_Prompt 1_:
Name every book title mentioned in the handgun thread below.

_Extract_:
○ ○ ○

# Any Good Books for Beginners on Handguns?



## Rock16MHS (Dec 11, 2012)

Was wondering if there was any good books out there on handguns? Maybe something that introduces the different types and exactly how a handgun works, and then goes into cleaning, concealed carry, defense techniques maybe? Might be hard to find all this but did any of you like a particular book, especially just starting out?


----------



## Steve M1911A1 (Feb 6, 2008)

I have an extensive arms-related library, and still I'm stumped by your question.
For one thing, you really can't learn shooting from a book, and that goes double for self-defense shooting.
Nevertheless, I can recommend some helpful beginning material.

When I was a kid, my father bought me W.H.B. Smith's _Small Arms of the World_, which covered the functional operation and disassembly of the military small arms of WW2, rifles, pistols, and machine guns. It was an excellent beginning for my trip through the world of shooting. I believe that this book is still in print, but I would not buy a revised edition, since I believe that the newer versions are not as complete.
Next most useful are the NRA's two _Firearms Assembly_ books. Although they do not discuss functional operation, they present disassembly instructions and "exploded" drawings of just about every rifle, pistol, and shotgun of interest. You can learn quite a lot about functional operation from "exploded" drawings.
Then there's Jeff Cooper's _Principles of Self Defense_. This book won't teach you shooting, but it will help you learn what can be done, and what can't. Follow that up with any number of books by Massad Ayoob, who discusses not only technique, but also applicable laws.

Good luck!


----------



## DanP_from_AZ (May 8, 2009)

Steve M1911A1 said:


> . . . Then there's Jeff Cooper's _Principles of Self Defense_. This book won't teach you shooting, but it will help you learn what can be done, and what can't. Follow that up with any number of books by Massad Ayoob, who discusses not only technique, but also applicable laws.
> 
> Good luck!


Plus one on Jeff C. and Massad A.
Google them. Get their books. They are the masters.

These two guys will get you into the proper mindset to own and possibly ever need to "use" a handgun.

Everyone should have Jeff's "four laws of safety" and his "Cooper's Color Code" burned into their brains if they carry a handgun.

Disclaimer:
Jeff's Gunsite Training Center is 13 miles north of my property. Now owned by "others". 
I still miss getting more of his "pungent" written commentary on life.

Jeff Cooper - Wikipedia, the free encyclopedia

some of his books are not cheap, even on Amazon.
But, what is NOT to like about a man who writes a book with the title
_*To Ride, Shoot Straight, And Speak The Truth* by Jeff Cooper (Mar 1, 1998)_

A life well lived. Godspeed.


----------



## rex (Jan 27, 2012)

○ ○ ○

_Data section_:
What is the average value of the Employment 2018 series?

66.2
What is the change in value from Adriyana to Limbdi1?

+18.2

○ ○ ○

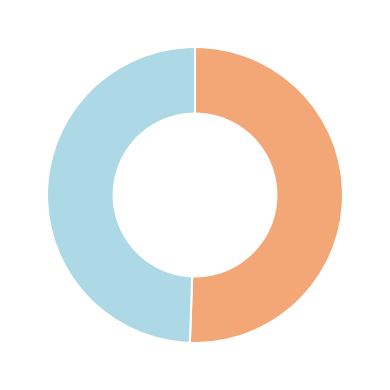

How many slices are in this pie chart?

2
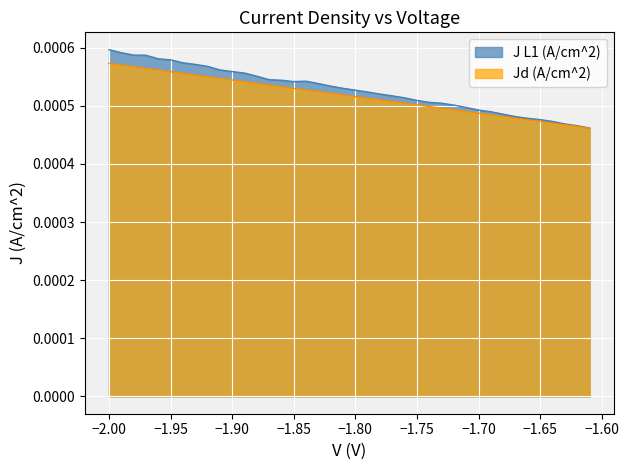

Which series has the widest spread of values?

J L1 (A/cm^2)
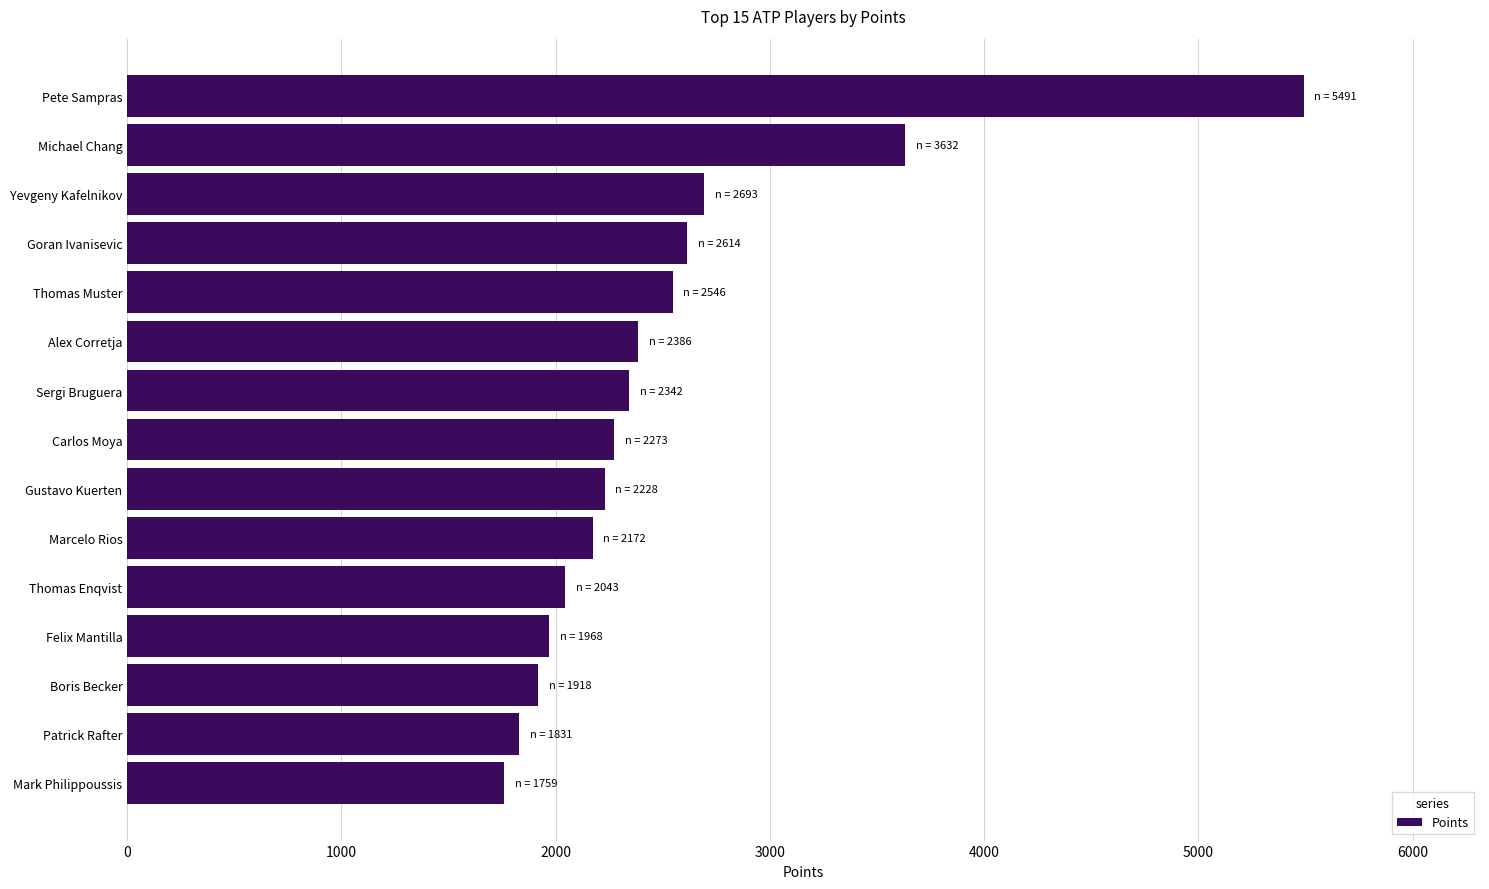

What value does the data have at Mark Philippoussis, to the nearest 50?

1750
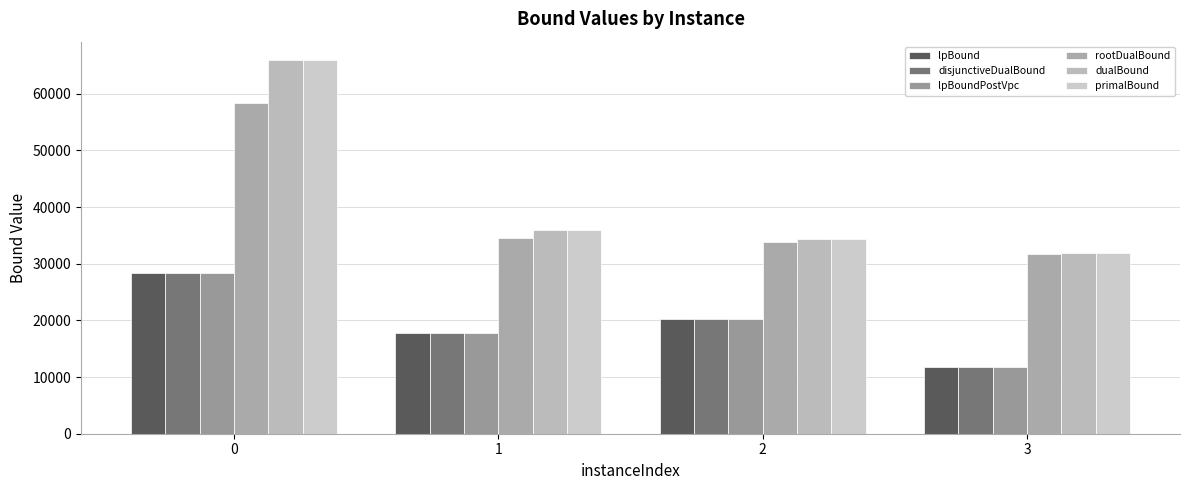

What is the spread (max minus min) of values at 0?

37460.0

○ ○ ○

_Prompt 2_:
In the listing, rewrite the lines starting with the line containing "What is the average" and going on through the line containing "What is the change". Replace "value" with "reading" and leave everything else unchanged.

_Your solution 1_:
- Small Arms of the World
- Firearms Assembly
- Principles of Self Defense
- To Ride, Shoot Straight, And Speak The Truth

_Your solution 2_:
What is the average reading of the Employment 2018 series?

66.2
What is the change in reading from Adriyana to Limbdi1?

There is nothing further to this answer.